Rogers foi entretanto libertado da prisão do condado de Montgomery depois de a ONG The Bail Project, que ajuda cidadãos de baixos rendimentos, lhe ter pagado a fiança de 100 mil dólares.
Tommy Buser-Clancy, um dos advogados de Rogers, acredita que a prisão do seu cliente mostra o “perigo de criminalizar em demasia o código das eleições e o processo de participação nas sociedades democráticas”.
“Em particular, aumenta o perigo que os estatutos criminais no código eleitoral estejam a ser usados quando, na pior das hipóteses, se cometeu um erro inocente. Ele enfrenta a possibilidade de uma sentença extremamente severa. Crimes de segundo grau normalmente são reservados para agressões agravadas e aplicá-los ao caso do Senhor Rogers só mostra o quão injusto isto é”, reforça Buser-Clancy.
“A prisão do Senhor Rogers deve alarmar todos os Texanos. Ele esperou na fila mais de seis horas para votar e cumprir aquele que acredita ser o seu dever civil e enfrenta potencialmente décadas de prisão”, escreveu Andre Segura, director legal da União Americana pelas Liberdades Civis no Texas.
“As nossas leis não deviam intimidar as pessoas para não votarem ao aumentar o risco de serem acusadas por aquilo que são, no pior dos casos, erros inocentes”, escreveu Andre Segura, director legal da União Americana pelas Liberdades Civis no Texas”, acrescentou.
A luta pelo voto nos EUA
As leis sobre o direito ao voto variam bastante entre os estados e dependem dos crimes cometidos.
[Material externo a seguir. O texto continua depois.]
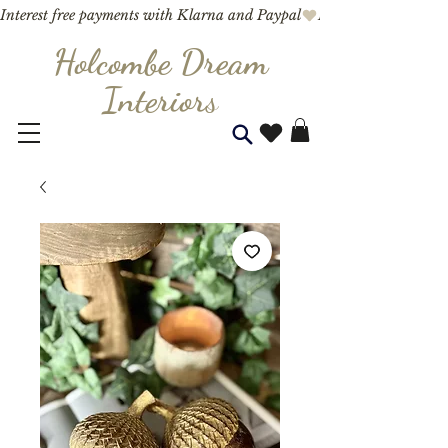
Interest free payments with Klarna and Paypal
Holcombe Dream
Interior
s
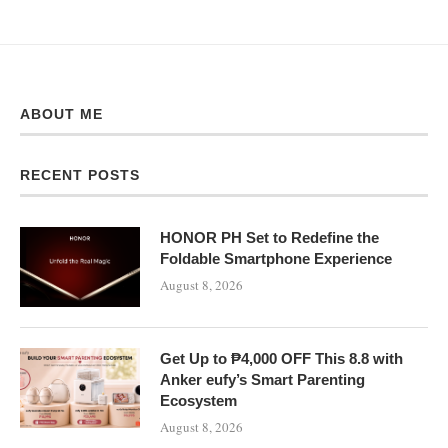
ABOUT ME
RECENT POSTS
HONOR PH Set to Redefine the
Foldable Smartphone Experience
August 8, 2026
Get Up to ₱4,000 OFF This 8.8 with
Anker eufy’s Smart Parenting
Ecosystem
August 8, 2026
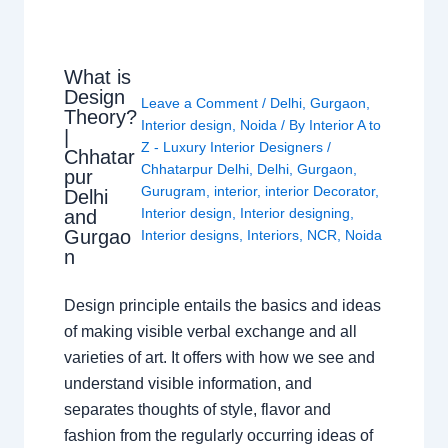
What is
Design
Leave a Comment
/
Delhi
,
Gurgaon
,
Theory?
Interior design
,
Noida
/ By
Interior A to
|
Z - Luxury Interior Designers
/
Chhatar
Chhatarpur Delhi
,
Delhi
,
Gurgaon
,
pur
Gurugram
,
interior
,
interior Decorator
,
Delhi
Interior design
,
Interior designing
,
and
Gurgao
Interior designs
,
Interiors
,
NCR
,
Noida
n
Design principle entails the basics and ideas
of making visible verbal exchange and all
varieties of art. It offers with how we see and
understand visible information, and
separates thoughts of style, flavor and
fashion from the regularly occurring ideas of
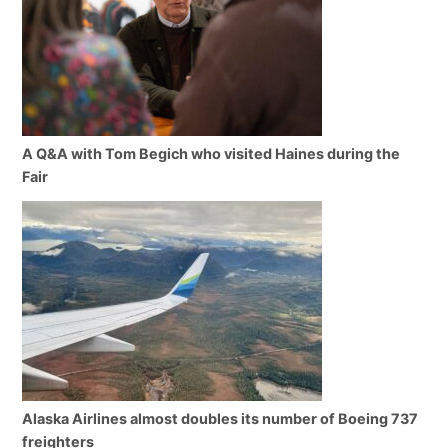
A Q&A with Tom Begich who visited Haines during the
Fair
Alaska Airlines almost doubles its number of Boeing 737
freighters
No Distrito de Columbia, no Maine e no Vermont, os prisioneiros podem votar enquanto ainda estão atrás das grades.
No caso do Alabama, do Tennessee e do Mississippi, pessoas condenadas por homicídio ou violação nunca mais podem votar novamente. Muitos outros estados apenas deixam os prisioneiros votar depois de saírem da prisão e outros, como no Texas, têm um sistema que só garante o direito depois do fim da liberdade condicional.
Todas estas variações tornam difícil para os ex-prisioneiros saber se podem ou não votar. Devido às elevadas molduras penais dos crimes de voto ilegal, muitos acabam por decidir não arriscar por medo.
De acordo com o The Sentencing Project, cerca de 5.2 milhões de pessoas nos Estados Unidos não podem votar por terem sido condenadas anteriormente. Sarah K.S. Shannon, professora assistente de Sociologia na Universidade da Geórgia, afirma que estes números acabam também por impactar mais o poder de voto das minorias.
“Em termos de igualdade, obviamente, leis para destituir prisioneiros de direitos têm impactos raciais desproporcionais. Ainda por cima, como estas leis podem variar tanto de estado para estado, os efeitos também variam por localização e afectam o eleitorado de alguns estados mais do que de outros”, pode ler-se no The New York Times.
Este é mais um capítulo na luta pela reforma criminal e eleitoral nos Estados Unidos, que têm ficado mais acesa depois das acusações de fraude eleitoral de Donald Trump. Apesar do ex-presidente ter perdido os processos em tribunal em que alegou ter provas de fraude, muitos republicanos leais a Trump têm introduzido leis mais restritivas ao voto em vários estados.